Tarefa 1: Segundo o texto sobre a geração 1870, em qual universidade estrangeira Alonso fez o pós-doutorado?

Texto fornecido:

────────────────────────────────────────

ALONSO,
Angela. Idéias em movimento – A geração
1870 na crise do Brasil – Império. São Paulo: Paz e Terra, 2002. pp. 245 -
262
O
texto a ser analisado é Teorias para Reforma, presente no livro Idéias em
Movimento – A geração 1870 na crise do Brasil - Império, da socióloga Ângela
Maria Alonso. Além dessa formação, Alonso também alcançou o doutorado pela
Universidade de São Paulo (USP), mesma instituição pela qual, atualmente, ela
ministra suas aulas. Fora do país Alonso buscou o pós-doutorado na Yale University e, também, esteve
envolvida em outras pesquisas acadêmicas.
O
capítulo sobre-citado, e pela qual está produção fica responsável em analisar,
retrata princípios intelectuais, em que alguns casos essas regras (ou
princípios) estavam inseridas em uma cientificidade própria da influencia
positivista da época. Eram intelectuais que lançavam seus olhares para as
condições do Brasil e que de certa forma estavam envolvidos em um contexto com mais
de um grupo e, portanto, mais de uma consciência a ser admitida e projetada.
Em resposta a
agenda política brasileira, o movimento intelectual da geração 1870 produziu
programas completos de reforma modernizadores, que estão tanto na conclusão de
seus livros de doutrina, como em circulares eleitorais e manifestos políticos
que lançaram em meados dos anos 1880. (p. 246)
Há
grupos tais como positivistas abolicionistas, novos liberais, federalistas
científicos, liberais republicanos em que entorno das discussões que estes se
envolviam uma que se destaca seria a passagem do Brasil que deixava de se
tornar império e dava seus primeiros passos rumo a republica. Todas as
mudanças, desencadeadas por essa ruptura de governo, passavam-se por uma
consciência de projeto, mas que não deveria sofrer com radiais mudanças. Ou seja, o contexto político envolvendo o fim
do Império junto ao surgimento do ideal republicano, o que mais tarde, tornaria
o Brasil uma republica, passa a ser estimulado não por uma apocalíptica
revolução – “Todos os grupos exorcizaram a revolução” (p.259) – nas estruturas políticas, sociais e econômicas do
país, mas pela manutenção de uma estrutura já vinda da monarquia, mas que agora
visava projetos adequados que aproximassem o Brasil da modernidade e o
capitalismo, entendido como um prolongamento gradual da Republica e federalismo
que estaria ocorrendo. Ou nas palavras de Alonso: “O liberalismo econômico reza
que o capitalismo viria a seu tempo antes, era preciso limpar o terreno para
seu desenvolvimento.” (p. 253)

────────────────────────────────────────

Material a processar:
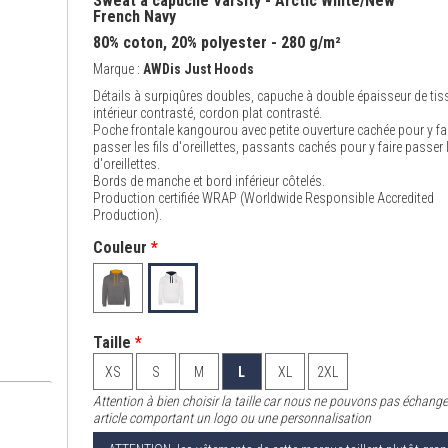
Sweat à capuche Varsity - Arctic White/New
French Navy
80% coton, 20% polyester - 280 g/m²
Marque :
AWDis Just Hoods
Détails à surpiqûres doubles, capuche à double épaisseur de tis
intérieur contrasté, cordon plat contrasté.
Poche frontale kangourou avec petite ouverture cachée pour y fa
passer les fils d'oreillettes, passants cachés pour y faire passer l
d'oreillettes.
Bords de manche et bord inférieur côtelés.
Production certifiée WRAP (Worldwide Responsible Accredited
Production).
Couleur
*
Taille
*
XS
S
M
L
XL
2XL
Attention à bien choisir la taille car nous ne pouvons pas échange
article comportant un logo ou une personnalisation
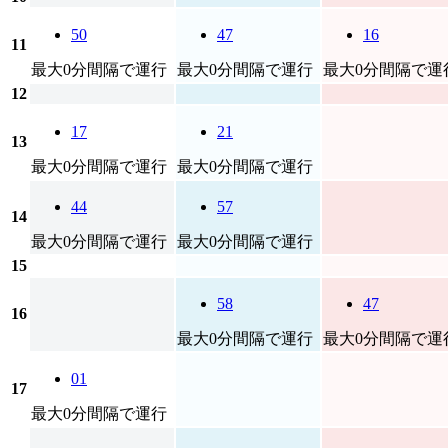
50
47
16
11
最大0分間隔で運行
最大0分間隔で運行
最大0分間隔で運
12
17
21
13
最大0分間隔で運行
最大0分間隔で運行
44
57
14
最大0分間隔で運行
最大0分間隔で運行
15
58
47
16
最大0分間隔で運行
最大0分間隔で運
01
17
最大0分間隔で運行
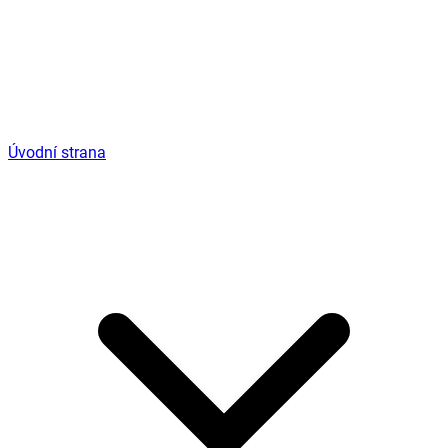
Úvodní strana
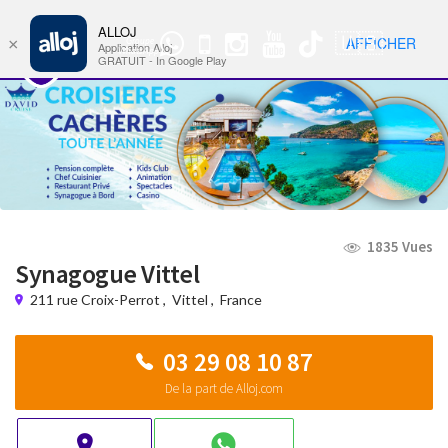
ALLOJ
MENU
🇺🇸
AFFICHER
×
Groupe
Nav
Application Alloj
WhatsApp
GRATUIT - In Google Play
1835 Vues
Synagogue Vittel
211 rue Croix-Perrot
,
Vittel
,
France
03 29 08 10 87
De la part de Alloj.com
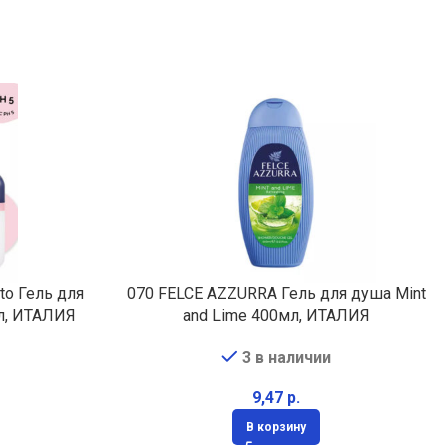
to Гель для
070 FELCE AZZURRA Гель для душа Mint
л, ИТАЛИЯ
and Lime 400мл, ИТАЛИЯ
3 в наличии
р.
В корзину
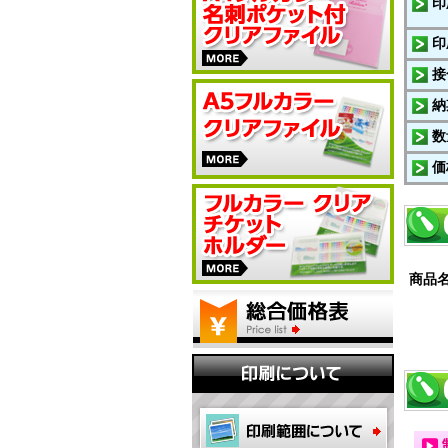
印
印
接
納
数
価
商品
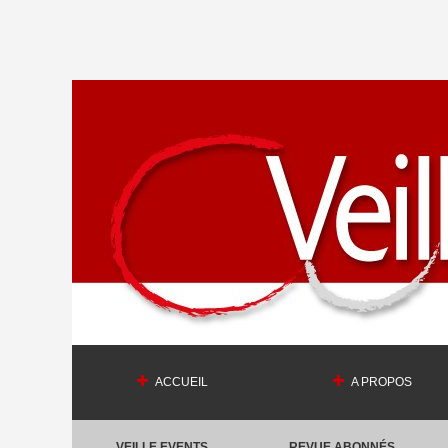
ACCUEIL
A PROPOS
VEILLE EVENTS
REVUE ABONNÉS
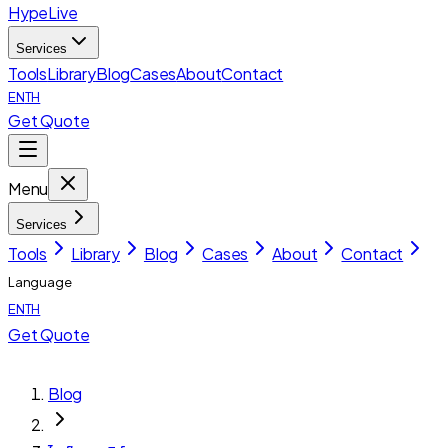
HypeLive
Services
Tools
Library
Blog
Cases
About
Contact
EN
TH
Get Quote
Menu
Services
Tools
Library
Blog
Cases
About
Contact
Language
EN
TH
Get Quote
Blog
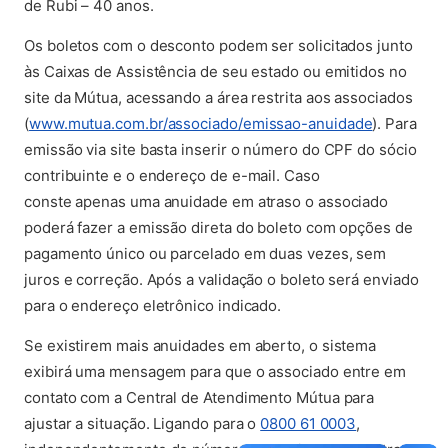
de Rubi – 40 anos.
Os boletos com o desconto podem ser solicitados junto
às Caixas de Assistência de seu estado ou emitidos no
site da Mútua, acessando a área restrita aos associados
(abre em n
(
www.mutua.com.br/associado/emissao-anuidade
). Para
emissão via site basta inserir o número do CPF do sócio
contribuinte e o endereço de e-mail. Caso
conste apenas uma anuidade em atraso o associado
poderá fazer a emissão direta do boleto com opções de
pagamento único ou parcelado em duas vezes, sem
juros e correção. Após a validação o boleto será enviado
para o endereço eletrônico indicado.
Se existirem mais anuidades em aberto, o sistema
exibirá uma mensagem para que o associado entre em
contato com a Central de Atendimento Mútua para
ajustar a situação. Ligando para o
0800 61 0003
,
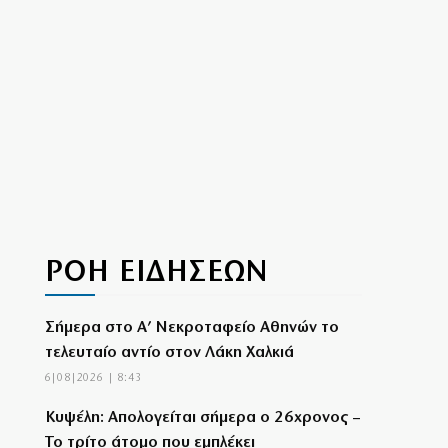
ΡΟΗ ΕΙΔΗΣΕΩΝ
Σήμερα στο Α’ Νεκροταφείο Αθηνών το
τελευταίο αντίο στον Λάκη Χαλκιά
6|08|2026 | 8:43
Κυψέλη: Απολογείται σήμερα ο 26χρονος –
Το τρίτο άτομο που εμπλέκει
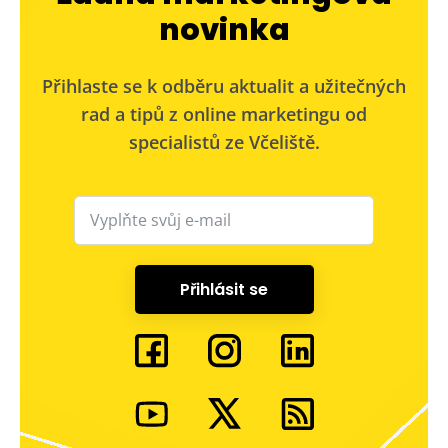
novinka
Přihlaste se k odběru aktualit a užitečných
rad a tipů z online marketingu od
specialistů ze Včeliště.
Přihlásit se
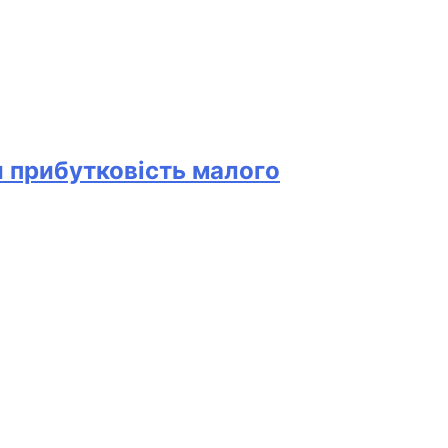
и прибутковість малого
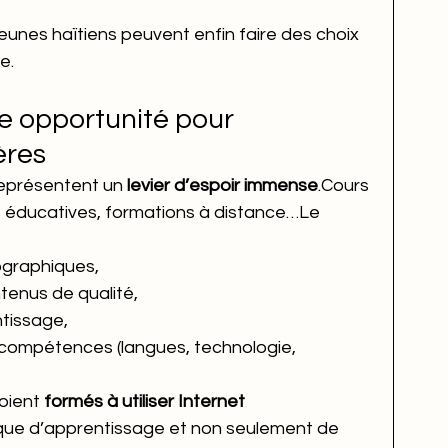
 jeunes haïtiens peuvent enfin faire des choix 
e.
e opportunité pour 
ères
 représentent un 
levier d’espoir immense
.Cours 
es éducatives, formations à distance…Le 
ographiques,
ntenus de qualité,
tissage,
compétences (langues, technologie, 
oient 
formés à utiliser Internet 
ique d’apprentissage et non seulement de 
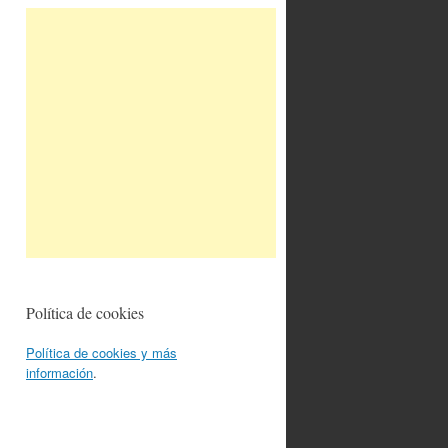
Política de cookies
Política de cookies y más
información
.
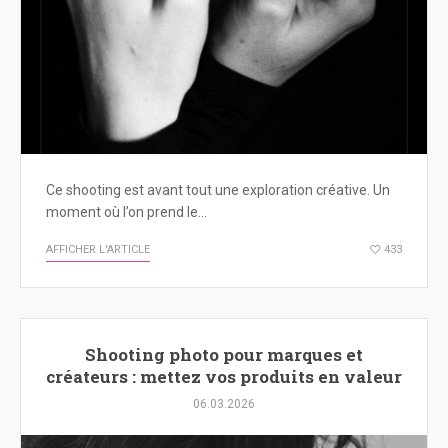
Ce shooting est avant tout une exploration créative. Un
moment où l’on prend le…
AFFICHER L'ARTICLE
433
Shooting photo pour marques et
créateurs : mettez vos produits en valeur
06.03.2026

────────────────────────────────────────

Tarefa 2: Reproduza as linhas dos registros que vão da linha que contém "ΡΟΗ ΕΙΔΗΣΕΩΝ" até o fim dos registros, incluindo ambas as extremidades, e deixe as imagens de fora da resposta.

Resposta 1: Na Yale University.

Resposta 2:
ΡΟΗ ΕΙΔΗΣΕΩΝ
Σήμερα στο Α’ Νεκροταφείο Αθηνών το
τελευταίο αντίο στον Λάκη Χαλκιά
6|08|2026 | 8:43
Κυψέλη: Απολογείται σήμερα ο 26χρονος –
Το τρίτο άτομο που εμπλέκει
novinka
Přihlaste se k odběru aktualit a užitečných
rad a tipů z online marketingu od
specialistů ze Včeliště.
Přihlásit se
и прибутковість малого
 jeunes haïtiens peuvent enfin faire des choix 
e.
e opportunité pour 
ères
 représentent un 
levier d’espoir immense
.Cours 
es éducatives, formations à distance…Le 
ographiques,
ntenus de qualité,
tissage,
compétences (langues, technologie, 
oient 
formés à utiliser Internet 
ique d’apprentissage et non seulement de 
Política de cookies
Política de cookies y más
información
.
Ce shooting est avant tout une exploration créative. Un
moment où l’on prend le…
AFFICHER L'ARTICLE
433
Shooting photo pour marques et
créateurs : mettez vos produits en valeur
06.03.2026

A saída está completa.